The ability to generalize findings across different contexts is valued among many social scientists. However, many social scientists grapple with the external validity of their own and others’ results. Most research on policing among adolescents has come from a single Western, educated, industrialized, rich, and democratic (WEIRD) nation: the United States.
Jackson et al. (p. 1885) provide a valuable contribution to the literature as they examine disparities in police stops and the mental health consequences of such stops among adolescents in the Millennium Cohort Study, a nationally representative birth cohort study of children in the United Kingdom, another WEIRD nation.
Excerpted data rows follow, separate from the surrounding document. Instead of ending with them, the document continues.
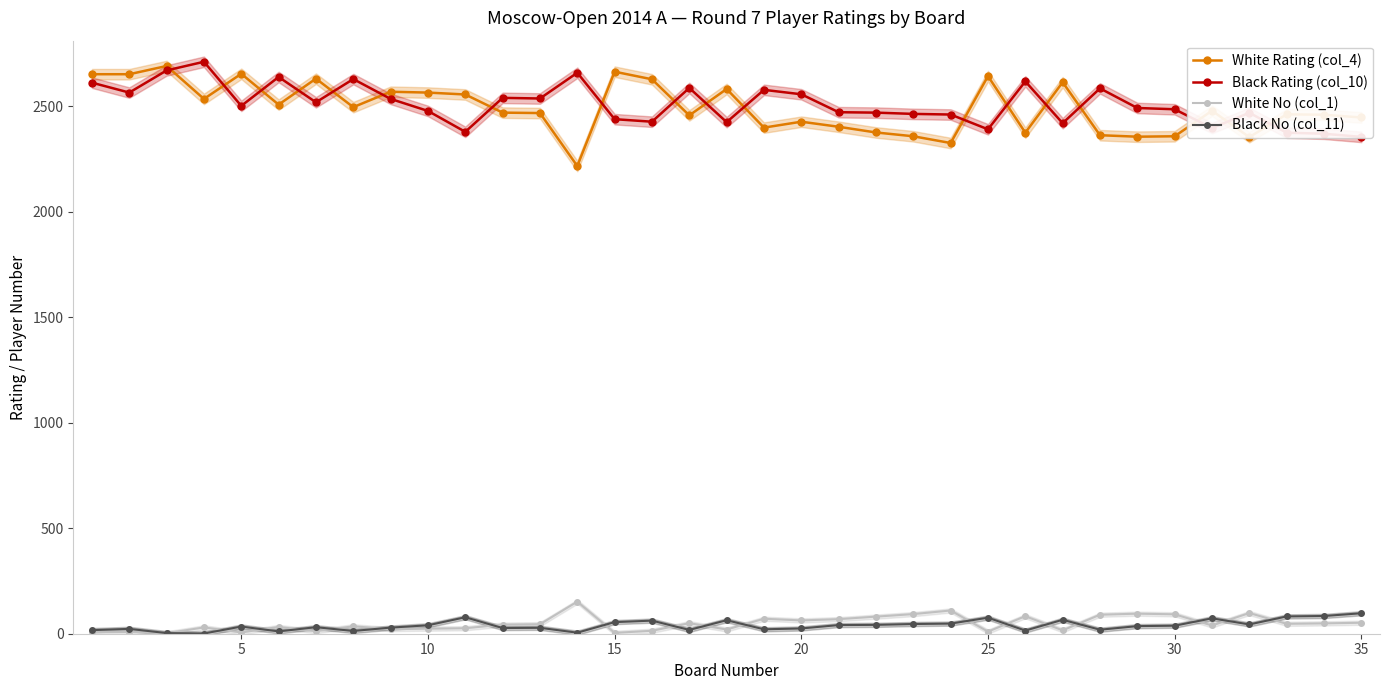

List the series in order of their peak value, lowest first.

Black No (col_11), White No (col_1), White Rating (col_4), Black Rating (col_10)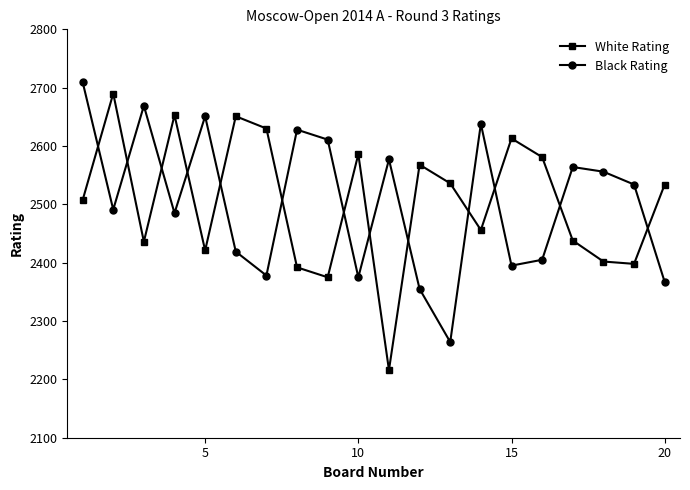

What is the difference between the maximum and minimum values in the Black Rating series?

446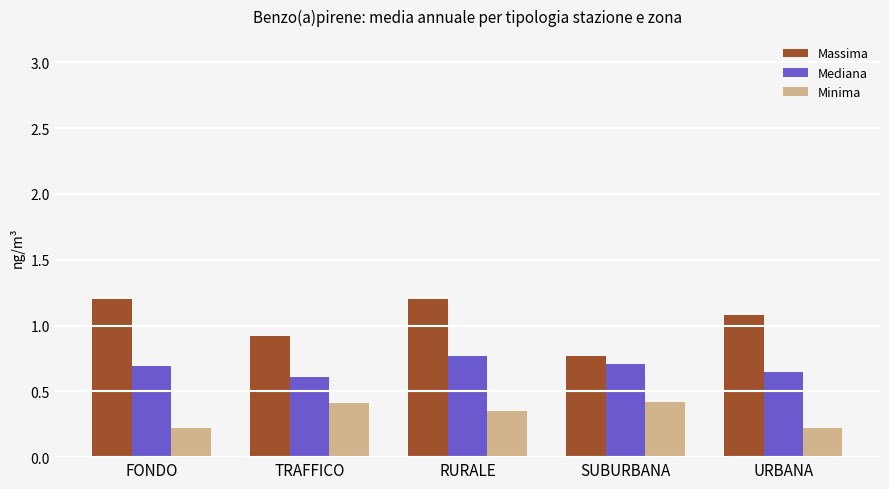

How many Massima values are between 0 and 1?

2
Ultimately, the authors found that adolescents in the United Kingdom who were ever stopped and questioned by the police at age 14 years reported higher rates of self-harm and significantly higher odds of attempted suicide at age 17 years than did their peers who had never been stopped, and mental distress at age 14 years mediated the longitudinal link between police stops at age 14 years and self-harm and attempted suicide at age 17 years.
The documented findings of Jackson et al. remained significant after the authors controlled for a series of relevant covariates, including youths’ age, sex, race, delinquency, and self-esteem. That is, potential alternative hypotheses (e.g., whether youths with poor self-esteem were driving the observed effects) were ruled out.
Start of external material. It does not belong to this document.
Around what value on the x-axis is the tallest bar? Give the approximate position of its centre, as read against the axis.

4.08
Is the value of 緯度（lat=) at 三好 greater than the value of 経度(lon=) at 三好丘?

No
The findings of Jackson et al. reflect many patterns found in US-based samples. US-based studies have found that adolescents who were stopped by the police, including stopped and frisked, also reported poorer mental health, including higher depression and anxiety, cross-sectionally1 and longitudinally.2 Many of these studies were conducted on adolescent samples that predominantly identified as African American and Latino. In fact, although the sample of youths in the Millennium Cohort Study was predominantly White, Jackson et al. continued to find racial/ethnic disparities in rates of police stops. Specifically, youths who identified as other and mixed race were more likely than were their White peers to experience police stops. Although the effects of a police stop on self-harm and attempted suicide did not vary across racial/ethnic groups, racial/ethnic disparities in policing may concentrate these negative effects among particular racial/ethnic groups when such groups are disproportionately exposed to a police stop.
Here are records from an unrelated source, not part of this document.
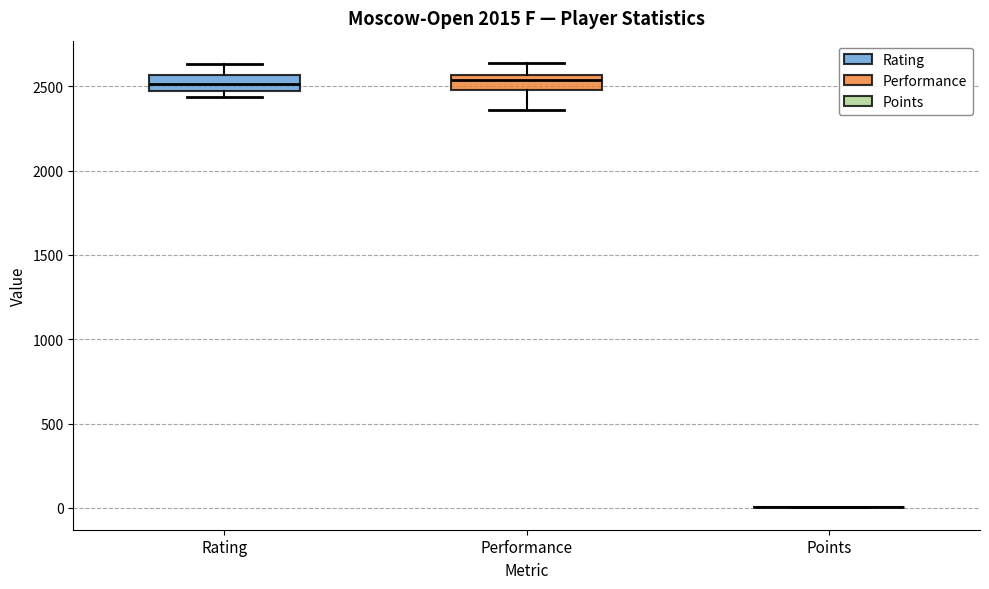

Reading left to right, transcribe this box plot: for each box, give where its median line is, the range the box spans, and where its two whiskers end, as read against the y-axis. The values are not printed on the chart, so give them approximately, as read against the axis.

Rating: median 2500 (inside the box), box 2500 to 2550, whiskers 2450 to 2650
Performance: median 2550 (just below the box's upper edge), box 2500 to 2550, whiskers 2350 to 2650
Points: box collapsed to a line at 0, whiskers 0 to 0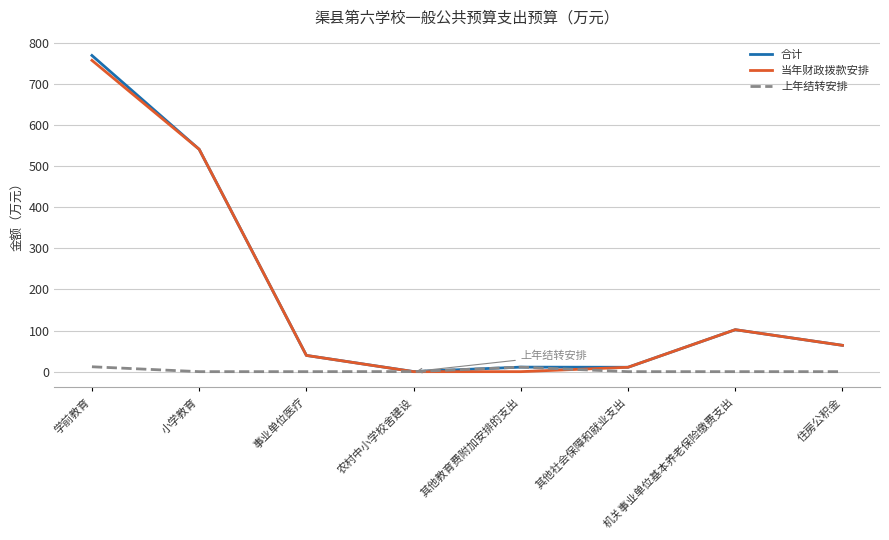

The 当年财政拨款安排 series shows 64.0 at 住房公积金. True or false?

True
These racial/ethnic disparities should be surprising in WEIRD nations, considering that the ideals of education and democracy are shared between the United States and the United Kingdom. Yet, biases and stereotypes permeate these societies and threaten these ideals. For instance, social psychologists have found that individuals view Black American boys as less innocent, more threatening, and older than their White American peers.3,4 Although adolescence is characterized as a period of heightened risk-taking behaviors,5 these behaviors, like delinquency, have not solely accounted for racial/ethnic disparities in negative police stop experiences between Black and White American youths.6 Although studies examining the role of racial/ethnic biases in shaping Black–White disparities in policing have been largely conducted in the United States, possible directions for future research would be to use experimental methods to understand how biases and stereotypes shape observed racial/ethnic disparities in policing between racial/ethnic minority youths and their White peers in the United Kingdom.7
In addition to documenting racial/ethnic disparities, Jackson et al. found that police stop encounters at age 14 years predicted greater self-harm and attempted suicide at age 17 years. Specifically, youths who were stopped at any point before age 14 years reported greater rates of self-harm and higher odds of attempted suicide at age 17 years. Although the authors could not test the temporal ordering between their key constructs, it is notable that youths self-reported police stops three years before the outcomes, reducing the likelihood that their outcomes preceded the police stop encounters. Substantively, these findings shed light on the consequences of youths’ possible negative encounters with the police. Indeed, even in the absence of delinquent behaviors, law enforcement has been found to stop, question, and frisk many youths, particularly youths of color.8 In turn, many youths feel unfairly targeted, and their police stop encounters have been found to include racial/ethnic epithets.6 These experiences threaten youths’ sense of safety, as police officers are in a position of power and have been found to threaten and use unwarranted lethal force against children and adults of color.6,9
Jackson et al. also found that mental distress helped mediate the longitudinal link between police stop encounters at age 14 years and self-harm and attempted suicide at age 17 years. Specifically, youths who were stopped at any point before age 14 years reported greater mental distress contemporaneously, which in turn predicted greater rates of self-harm and higher odds of attempted suicide at age 17 years. With this mediation analysis focusing on mental distress, Jackson et al. provide a psychological mechanism that can be used to guide interventionists and community leaders with directions on how to intervene and reduce the harmful effects of police stops. Without these interventions, unfortunately, policing as a governmental institution can have serious consequences on how youths relate with and view their governments.10,11 Youths with negative police encounters may develop increased cynicism toward the law11 and engage in greater avoidant behaviors toward other government institutions keeping formal records (e.g., schools, hospitals),10 further compromising the ideals of WEIRD countries. Thus, tackling policing as an institution and its relationship with young citizens may be necessary for government leaders as they work to sustain equitable and democratic societies in the United States, the United Kingdom, and beyond.
CONFLICTS OF INTEREST
The author has no conflicts of interest to disclose.